■ **WHAT YOU HAVE TO DO**
Repeat the lines below exactly as they appear, but leave out the images.

START MATERIAL FOR THE TASK

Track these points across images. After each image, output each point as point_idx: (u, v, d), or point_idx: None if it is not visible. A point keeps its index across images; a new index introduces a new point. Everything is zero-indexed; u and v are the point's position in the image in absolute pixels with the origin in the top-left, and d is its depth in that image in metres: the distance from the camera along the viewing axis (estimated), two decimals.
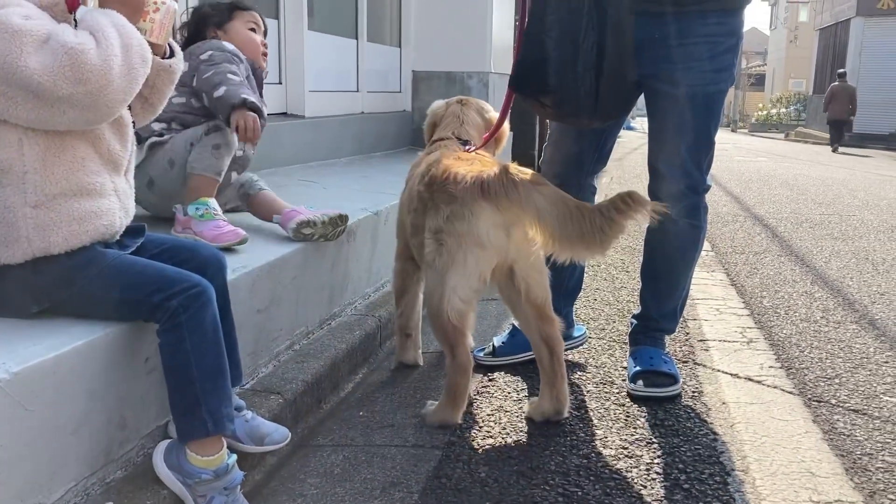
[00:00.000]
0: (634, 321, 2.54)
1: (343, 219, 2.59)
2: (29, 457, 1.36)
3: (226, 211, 2.45)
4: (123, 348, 1.58)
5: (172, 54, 1.71)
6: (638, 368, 2.37)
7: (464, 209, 1.95)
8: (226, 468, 1.55)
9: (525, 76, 2.21)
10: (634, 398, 2.31)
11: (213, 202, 2.31)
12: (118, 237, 1.62)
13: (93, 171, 1.52)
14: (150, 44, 1.54)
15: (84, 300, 1.54)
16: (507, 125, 2.53)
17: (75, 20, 1.52)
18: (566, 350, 2.49)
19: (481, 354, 2.55)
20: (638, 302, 2.57)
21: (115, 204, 1.57)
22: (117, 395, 1.58)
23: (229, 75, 2.36)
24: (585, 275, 3.88)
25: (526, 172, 1.97)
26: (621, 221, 1.86)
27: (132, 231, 1.68)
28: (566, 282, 2.56)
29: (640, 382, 2.32)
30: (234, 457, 1.59)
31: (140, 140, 2.30)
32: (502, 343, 2.58)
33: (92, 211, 1.52)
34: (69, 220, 1.48)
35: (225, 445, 1.57)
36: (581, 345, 2.69)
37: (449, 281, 1.96)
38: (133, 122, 1.64)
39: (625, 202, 1.87)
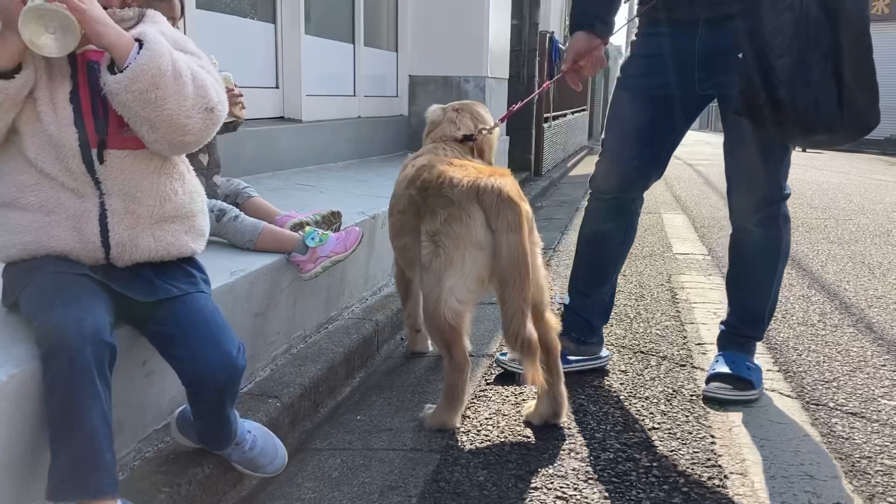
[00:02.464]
0: (722, 327, 2.52)
1: (336, 215, 2.60)
2: (25, 459, 1.35)
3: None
4: (121, 352, 1.56)
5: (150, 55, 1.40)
6: (715, 371, 2.37)
7: (461, 212, 1.96)
8: None
9: (752, 97, 2.00)
10: (704, 399, 2.33)
11: (307, 221, 2.44)
12: (79, 260, 1.47)
13: (24, 183, 1.42)
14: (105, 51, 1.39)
15: (22, 308, 1.45)
16: (497, 131, 2.54)
17: None
18: (588, 365, 2.55)
19: (505, 358, 2.53)
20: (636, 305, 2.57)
21: (59, 224, 1.44)
22: (115, 398, 1.55)
23: None
24: None
25: (519, 205, 1.97)
26: (509, 345, 1.94)
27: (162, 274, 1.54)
28: (602, 298, 2.57)
29: (714, 384, 2.33)
30: None
31: None
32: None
33: (18, 223, 1.43)
34: (2, 230, 1.45)
35: None
36: (603, 366, 2.60)
37: (446, 282, 1.96)
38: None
39: (524, 351, 1.91)
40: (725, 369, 2.35)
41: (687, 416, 2.21)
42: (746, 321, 2.45)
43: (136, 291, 1.50)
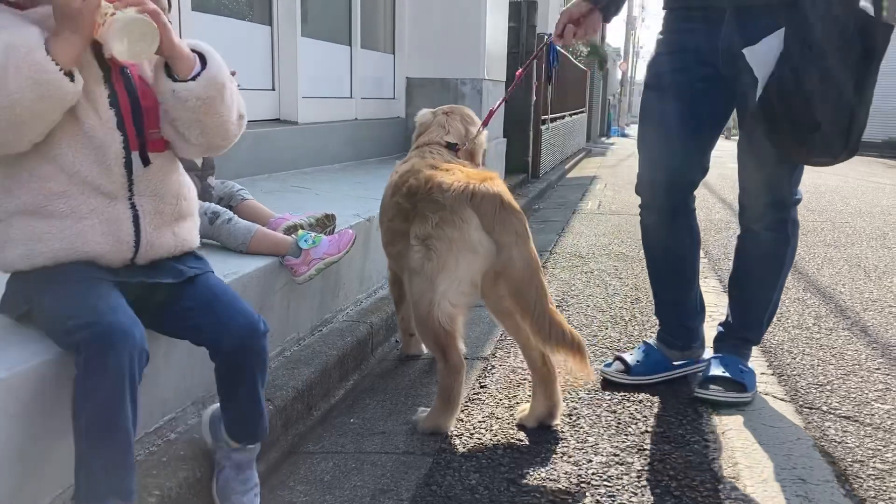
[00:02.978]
0: (720, 328, 2.50)
1: (330, 218, 2.61)
2: (15, 463, 1.35)
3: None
4: None
5: (204, 67, 1.49)
6: (709, 374, 2.35)
7: (454, 216, 1.95)
8: None
9: (783, 118, 2.00)
10: (697, 400, 2.33)
11: (301, 224, 2.45)
12: (108, 264, 1.49)
13: (53, 191, 1.42)
14: (174, 61, 1.43)
15: (38, 315, 1.46)
16: (484, 134, 2.55)
17: None
18: (691, 369, 2.53)
19: (610, 370, 2.49)
20: (636, 311, 2.57)
21: (88, 227, 1.45)
22: None
23: None
24: (578, 280, 3.91)
25: (513, 209, 1.98)
26: (556, 348, 1.96)
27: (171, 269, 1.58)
28: (693, 299, 2.52)
29: (707, 386, 2.32)
30: None
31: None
32: (637, 362, 2.49)
33: (48, 232, 1.42)
34: (24, 238, 1.43)
35: None
36: (701, 371, 2.49)
37: (439, 285, 1.96)
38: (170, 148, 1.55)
39: (573, 348, 1.95)
40: (719, 372, 2.35)
41: (680, 420, 2.20)
42: (745, 324, 2.44)
43: (165, 276, 1.57)
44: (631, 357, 2.49)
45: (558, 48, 8.99)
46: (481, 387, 2.43)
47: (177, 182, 1.60)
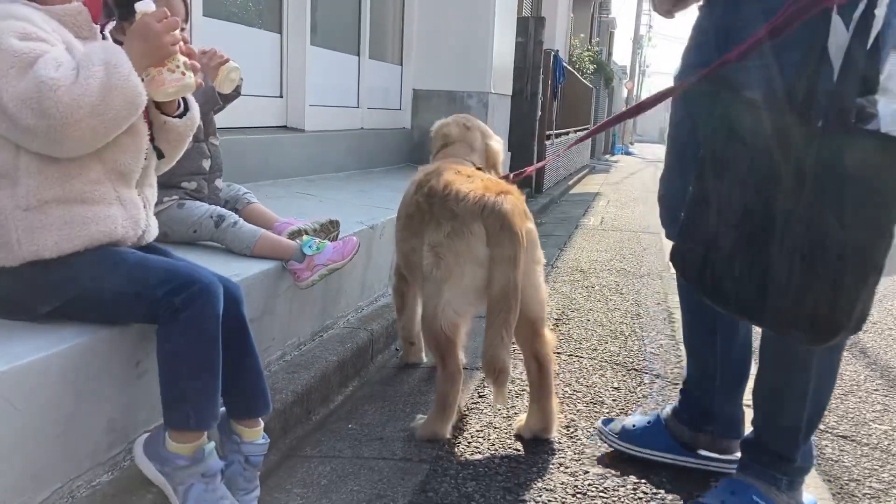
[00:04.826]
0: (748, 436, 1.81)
1: (334, 224, 2.62)
2: (15, 457, 1.36)
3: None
4: (114, 351, 1.58)
5: (185, 112, 1.70)
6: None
7: (464, 228, 1.98)
8: (202, 454, 1.54)
9: None
10: None
11: (306, 229, 2.47)
12: (125, 245, 1.60)
13: (92, 179, 1.51)
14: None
15: (93, 297, 1.53)
16: (500, 143, 2.56)
17: (104, 34, 1.57)
18: (721, 463, 1.95)
19: (607, 429, 2.08)
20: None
21: (116, 212, 1.56)
22: (106, 397, 1.58)
23: None
24: (579, 295, 3.92)
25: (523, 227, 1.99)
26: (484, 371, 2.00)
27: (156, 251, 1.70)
28: (728, 366, 1.89)
29: None
30: (212, 444, 1.58)
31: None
32: (633, 425, 2.05)
33: (86, 216, 1.50)
34: (60, 224, 1.48)
35: (205, 435, 1.56)
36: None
37: (445, 293, 1.99)
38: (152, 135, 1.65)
39: (491, 375, 1.97)
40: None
41: None
42: (769, 430, 1.73)
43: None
44: (633, 420, 2.09)
45: (565, 64, 9.03)
46: (479, 396, 2.44)
47: (154, 177, 1.75)
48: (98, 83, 1.38)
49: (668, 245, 1.73)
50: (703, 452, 1.95)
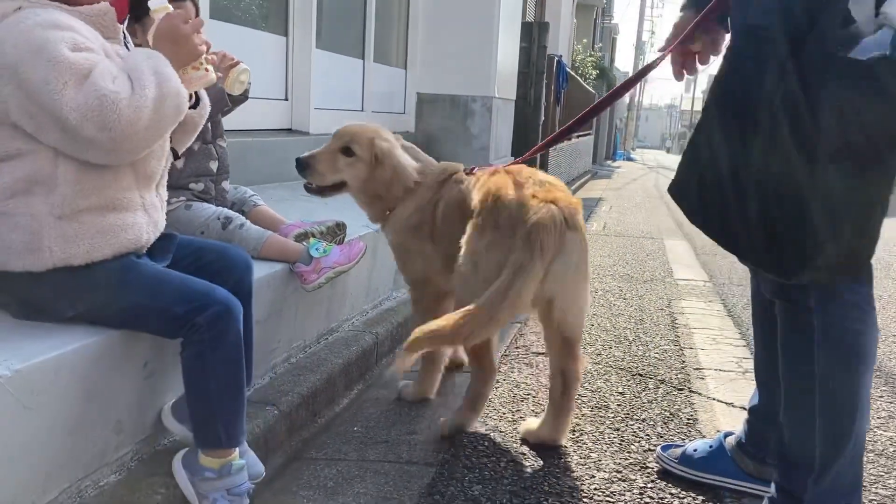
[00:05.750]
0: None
1: (341, 227, 2.62)
2: (25, 456, 1.36)
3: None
4: (124, 352, 1.59)
5: (197, 103, 1.74)
6: None
7: (503, 238, 1.93)
8: (229, 469, 1.55)
9: None
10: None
11: (312, 232, 2.51)
12: (145, 249, 1.62)
13: (124, 187, 1.53)
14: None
15: (113, 305, 1.53)
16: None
17: (124, 33, 1.57)
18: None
19: (666, 454, 2.02)
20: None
21: (142, 218, 1.58)
22: (115, 398, 1.58)
23: None
24: None
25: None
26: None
27: (164, 239, 1.70)
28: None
29: None
30: (242, 462, 1.59)
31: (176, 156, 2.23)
32: (695, 450, 1.98)
33: (117, 224, 1.52)
34: (93, 232, 1.48)
35: (235, 451, 1.58)
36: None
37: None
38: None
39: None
40: None
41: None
42: (779, 460, 1.69)
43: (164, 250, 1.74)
44: (696, 445, 2.01)
45: (568, 70, 9.05)
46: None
47: (167, 176, 1.76)
48: (153, 94, 1.40)
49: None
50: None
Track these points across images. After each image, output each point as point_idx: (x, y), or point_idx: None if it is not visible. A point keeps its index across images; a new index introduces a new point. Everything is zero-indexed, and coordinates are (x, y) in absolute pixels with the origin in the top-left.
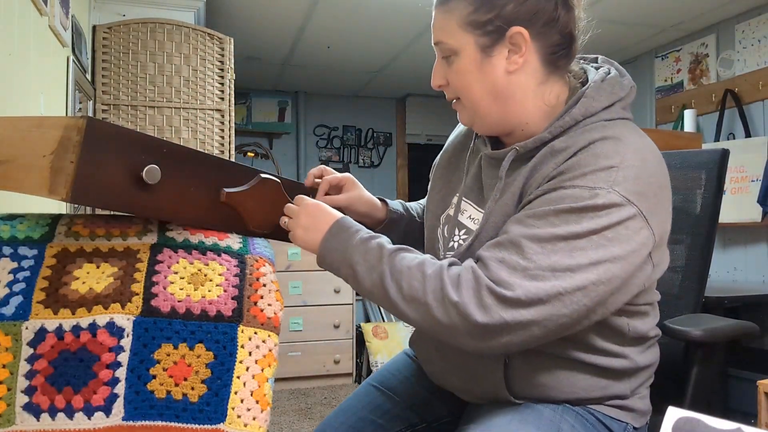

END MATERIAL FOR THE TASK

■ **WORKED SOLUTION**
Track these points across images. After each image, output each point as point_idx: (u, v, d), or point_idx: None if it is not visible. A point keeps its index across images; a new index introduces a new point. Everything is zero-indexed; u and v are the point's position in the image in absolute pixels with the origin in the top-left, and d is its depth in that image in metres: the distance from the camera along the viewing axis (estimated), two decimals.
[00:00.000]
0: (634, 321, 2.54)
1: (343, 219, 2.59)
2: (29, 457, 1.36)
3: (226, 211, 2.45)
4: (123, 348, 1.58)
5: (172, 54, 1.71)
6: (638, 368, 2.37)
7: (464, 209, 1.95)
8: (226, 468, 1.55)
9: (525, 76, 2.21)
10: (634, 398, 2.31)
11: (213, 202, 2.31)
12: (118, 237, 1.62)
13: (93, 171, 1.52)
14: (150, 44, 1.54)
15: (84, 300, 1.54)
16: (507, 125, 2.53)
17: (75, 20, 1.52)
18: (566, 350, 2.49)
19: (481, 354, 2.55)
20: (638, 302, 2.57)
21: (115, 204, 1.57)
22: (117, 395, 1.58)
23: (229, 75, 2.36)
24: (585, 275, 3.88)
25: (526, 172, 1.97)
26: (621, 221, 1.86)
27: (132, 231, 1.68)
28: (566, 282, 2.56)
29: (640, 382, 2.32)
30: (234, 457, 1.59)
31: (140, 140, 2.30)
32: (502, 343, 2.58)
33: (92, 211, 1.52)
34: (69, 220, 1.48)
35: (225, 445, 1.57)
36: (581, 345, 2.69)
37: (449, 281, 1.96)
38: (133, 122, 1.64)
39: (625, 202, 1.87)
[00:02.464]
0: (722, 327, 2.52)
1: (336, 215, 2.60)
2: (25, 459, 1.35)
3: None
4: (121, 352, 1.56)
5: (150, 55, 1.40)
6: (715, 371, 2.37)
7: (461, 212, 1.96)
8: None
9: (752, 97, 2.00)
10: (704, 399, 2.33)
11: (307, 221, 2.44)
12: (79, 260, 1.47)
13: (24, 183, 1.42)
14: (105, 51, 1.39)
15: (22, 308, 1.45)
16: (497, 131, 2.54)
17: None
18: (588, 365, 2.55)
19: (505, 358, 2.53)
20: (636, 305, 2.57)
21: (59, 224, 1.44)
22: (115, 398, 1.55)
23: None
24: None
25: (519, 205, 1.97)
26: (509, 345, 1.94)
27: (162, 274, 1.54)
28: (602, 298, 2.57)
29: (714, 384, 2.33)
30: None
31: None
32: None
33: (18, 223, 1.43)
34: (2, 230, 1.45)
35: None
36: (603, 366, 2.60)
37: (446, 282, 1.96)
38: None
39: (524, 351, 1.91)
40: (725, 369, 2.35)
41: (687, 416, 2.21)
42: (746, 321, 2.45)
43: (136, 291, 1.50)
[00:02.978]
0: (720, 328, 2.50)
1: (330, 218, 2.61)
2: (15, 463, 1.35)
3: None
4: None
5: (204, 67, 1.49)
6: (709, 374, 2.35)
7: (454, 216, 1.95)
8: None
9: (783, 118, 2.00)
10: (697, 400, 2.33)
11: (301, 224, 2.45)
12: (108, 264, 1.49)
13: (53, 191, 1.42)
14: (174, 61, 1.43)
15: (38, 315, 1.46)
16: (484, 134, 2.55)
17: None
18: (691, 369, 2.53)
19: (610, 370, 2.49)
20: (636, 311, 2.57)
21: (88, 227, 1.45)
22: None
23: None
24: (578, 280, 3.91)
25: (513, 209, 1.98)
26: (556, 348, 1.96)
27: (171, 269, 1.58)
28: (693, 299, 2.52)
29: (707, 386, 2.32)
30: None
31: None
32: (637, 362, 2.49)
33: (48, 232, 1.42)
34: (24, 238, 1.43)
35: None
36: (701, 371, 2.49)
37: (439, 285, 1.96)
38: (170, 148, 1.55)
39: (573, 348, 1.95)
40: (719, 372, 2.35)
41: (680, 420, 2.20)
42: (745, 324, 2.44)
43: (165, 276, 1.57)
44: (631, 357, 2.49)
45: (558, 48, 8.99)
46: (481, 387, 2.43)
47: (177, 182, 1.60)
[00:04.826]
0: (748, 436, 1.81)
1: (334, 224, 2.62)
2: (15, 457, 1.36)
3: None
4: (114, 351, 1.58)
5: (185, 112, 1.70)
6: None
7: (464, 228, 1.98)
8: (202, 454, 1.54)
9: None
10: None
11: (306, 229, 2.47)
12: (125, 245, 1.60)
13: (92, 179, 1.51)
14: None
15: (93, 297, 1.53)
16: (500, 143, 2.56)
17: (104, 34, 1.57)
18: (721, 463, 1.95)
19: (607, 429, 2.08)
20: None
21: (116, 212, 1.56)
22: (106, 397, 1.58)
23: None
24: (579, 295, 3.92)
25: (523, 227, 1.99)
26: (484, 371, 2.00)
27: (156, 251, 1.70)
28: (728, 366, 1.89)
29: None
30: (212, 444, 1.58)
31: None
32: (633, 425, 2.05)
33: (86, 216, 1.50)
34: (60, 224, 1.48)
35: (205, 435, 1.56)
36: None
37: (445, 293, 1.99)
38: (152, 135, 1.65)
39: (491, 375, 1.97)
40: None
41: None
42: (769, 430, 1.73)
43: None
44: (633, 420, 2.09)
45: (565, 64, 9.03)
46: (479, 396, 2.44)
47: (154, 177, 1.75)
48: (98, 83, 1.38)
49: (668, 245, 1.73)
50: (703, 452, 1.95)
[00:05.750]
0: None
1: (341, 227, 2.62)
2: (25, 456, 1.36)
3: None
4: (124, 352, 1.59)
5: (197, 103, 1.74)
6: None
7: (503, 238, 1.93)
8: (229, 469, 1.55)
9: None
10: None
11: (312, 232, 2.51)
12: (145, 249, 1.62)
13: (124, 187, 1.53)
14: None
15: (113, 305, 1.53)
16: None
17: (124, 33, 1.57)
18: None
19: (666, 454, 2.02)
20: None
21: (142, 218, 1.58)
22: (115, 398, 1.58)
23: None
24: None
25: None
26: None
27: (164, 239, 1.70)
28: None
29: None
30: (242, 462, 1.59)
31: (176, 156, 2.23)
32: (695, 450, 1.98)
33: (117, 224, 1.52)
34: (93, 232, 1.48)
35: (235, 451, 1.58)
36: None
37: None
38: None
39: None
40: None
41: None
42: (779, 460, 1.69)
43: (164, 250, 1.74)
44: (696, 445, 2.01)
45: (568, 70, 9.05)
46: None
47: (167, 176, 1.76)
48: (153, 94, 1.40)
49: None
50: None
Track these points across images. After each image, output each point as point_idx: (x, y), or point_idx: None if it is not visible. A point keeps its index across images; a new index introduces a new point. Everything is zero-indexed, and coordinates are (x, y) in absolute pixels with the origin in the top-left.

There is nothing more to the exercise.